Here are some top tips for incorporating the perfect amount of butter into recipes:

• Use room temperature or melted butter in baking recipes for even distribution.
• Cut cold butter into small pieces for pie dough and biscuits to prevent overmixing.
• Reduce butter up to half in cookies, cakes and muffins to lower fat and calories.
• Add a couple extra tablespoons of butter to box mixes or refrigerated doughs for extra richness.
• Brush melted butter on breads before baking for a crisp, golden crust.
• Sauté vegetables in 1 to 2 tablespoons butter to add depth of flavor.

### Why does melted butter weigh less than solid butter?

Melting separates the milk fats in butter, causing it to lose some volume. A cup of solid butter has slight air pockets that collapse when melted.

### Can I use salted and unsalted butter interchangeably?

You can, but it may alter the flavor and saltiness of a recipe.

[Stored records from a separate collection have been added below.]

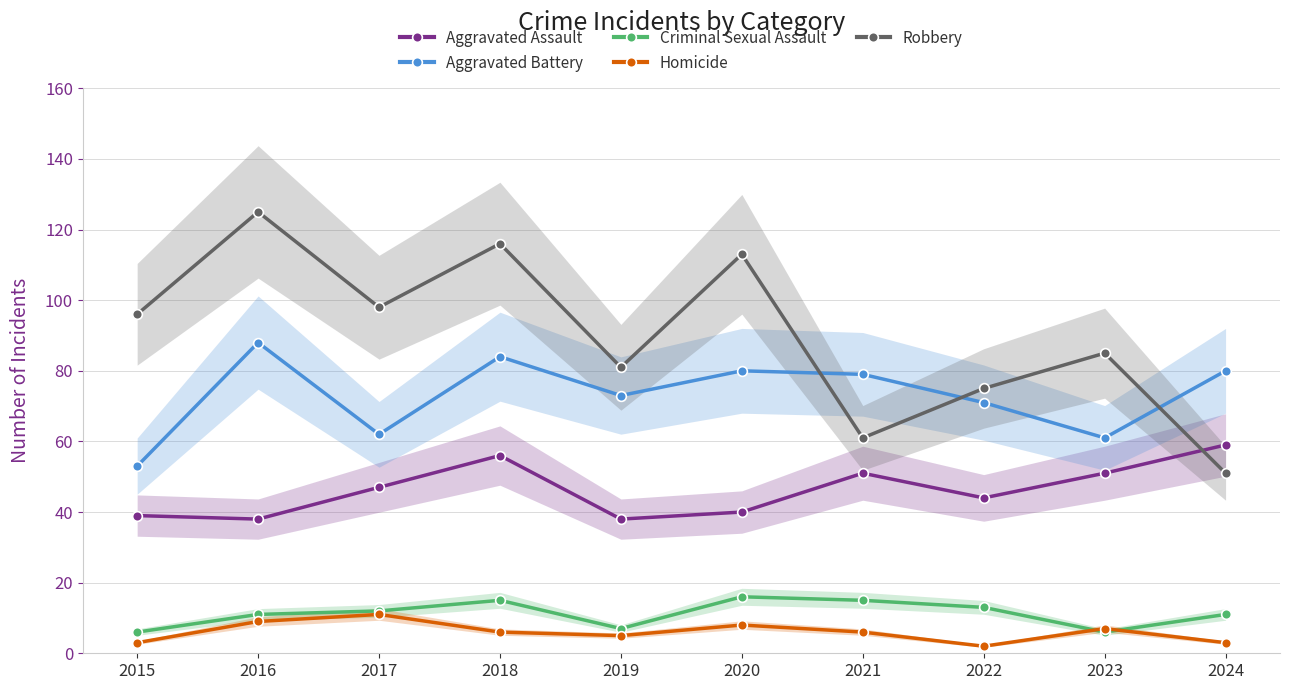

Reading left to right, what are all the values shown in this chart?

Aggravated Assault: 2015=39	2016=38	2017=47	2018=56	2019=38	2020=40	2021=51	2022=44	2023=51	2024=59
Aggravated Battery: 2015=53	2016=88	2017=62	2018=84	2019=73	2020=80	2021=79	2022=71	2023=61	2024=80
Criminal Sexual Assault: 2015=6	2016=11	2017=12	2018=15	2019=7	2020=16	2021=15	2022=13	2023=6	2024=11
Homicide: 2015=3	2016=9	2017=11	2018=6	2019=5	2020=8	2021=6	2022=2	2023=7	2024=3
Robbery: 2015=96	2016=125	2017=98	2018=116	2019=81	2020=113	2021=61	2022=75	2023=85	2024=51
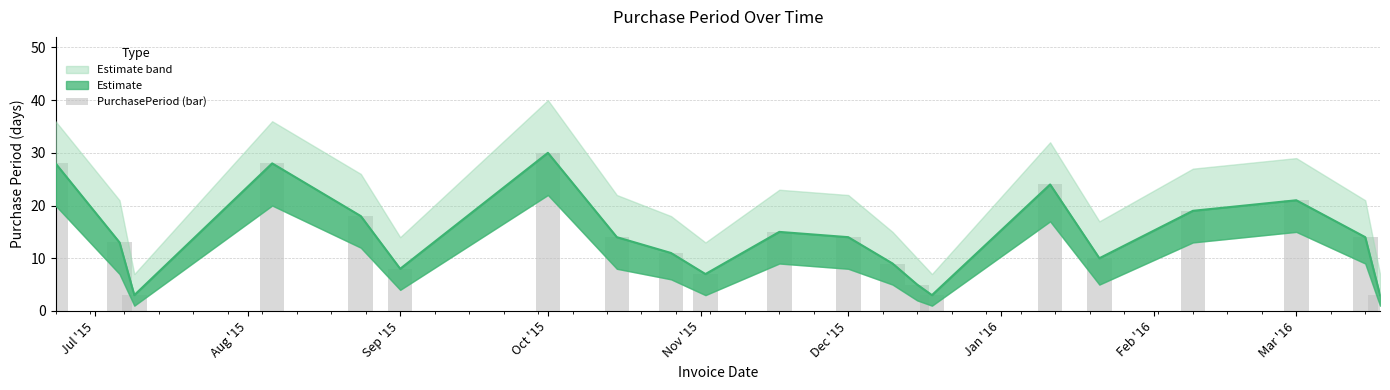

What is the minimum value shown in the chart?

3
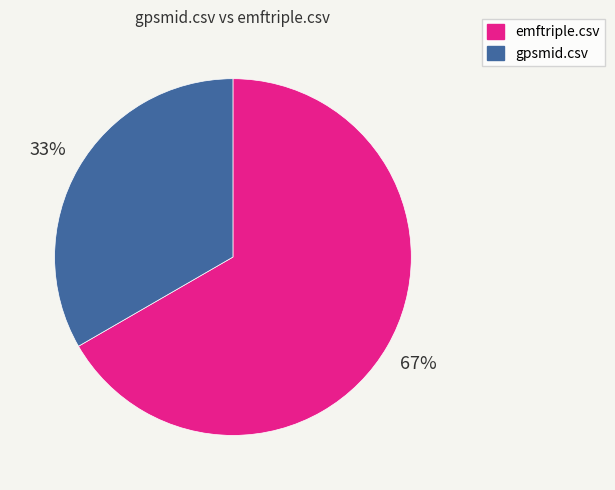

To the nearest percent, what is the combined percentage of gpsmid.csv and emftriple.csv?

100%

For baking, it’s best to use what the recipe calls for.

## Key Takeaways

• One-half cup of solid butter equals 4 ounces or 113 grams.
• Melted and whipped butter weigh slightly less than solid butter.
• Butter contributes moisture, richness and flavor to recipes.
• Weighing butter provides the most consistent measurements for baking.
• Butter can be replaced with oils or other fats in similar weights.

## Conclusion

Knowing exactly how much 1⁄2 cup of butter weighs is valuable for both cooking and baking. Solid butter provides more richness than melted or whipped, while cutting the butter amount can reduce fat and calories. By mastering butter measurements, you can adjust the moisture, flavor and texture in all kinds of dishes.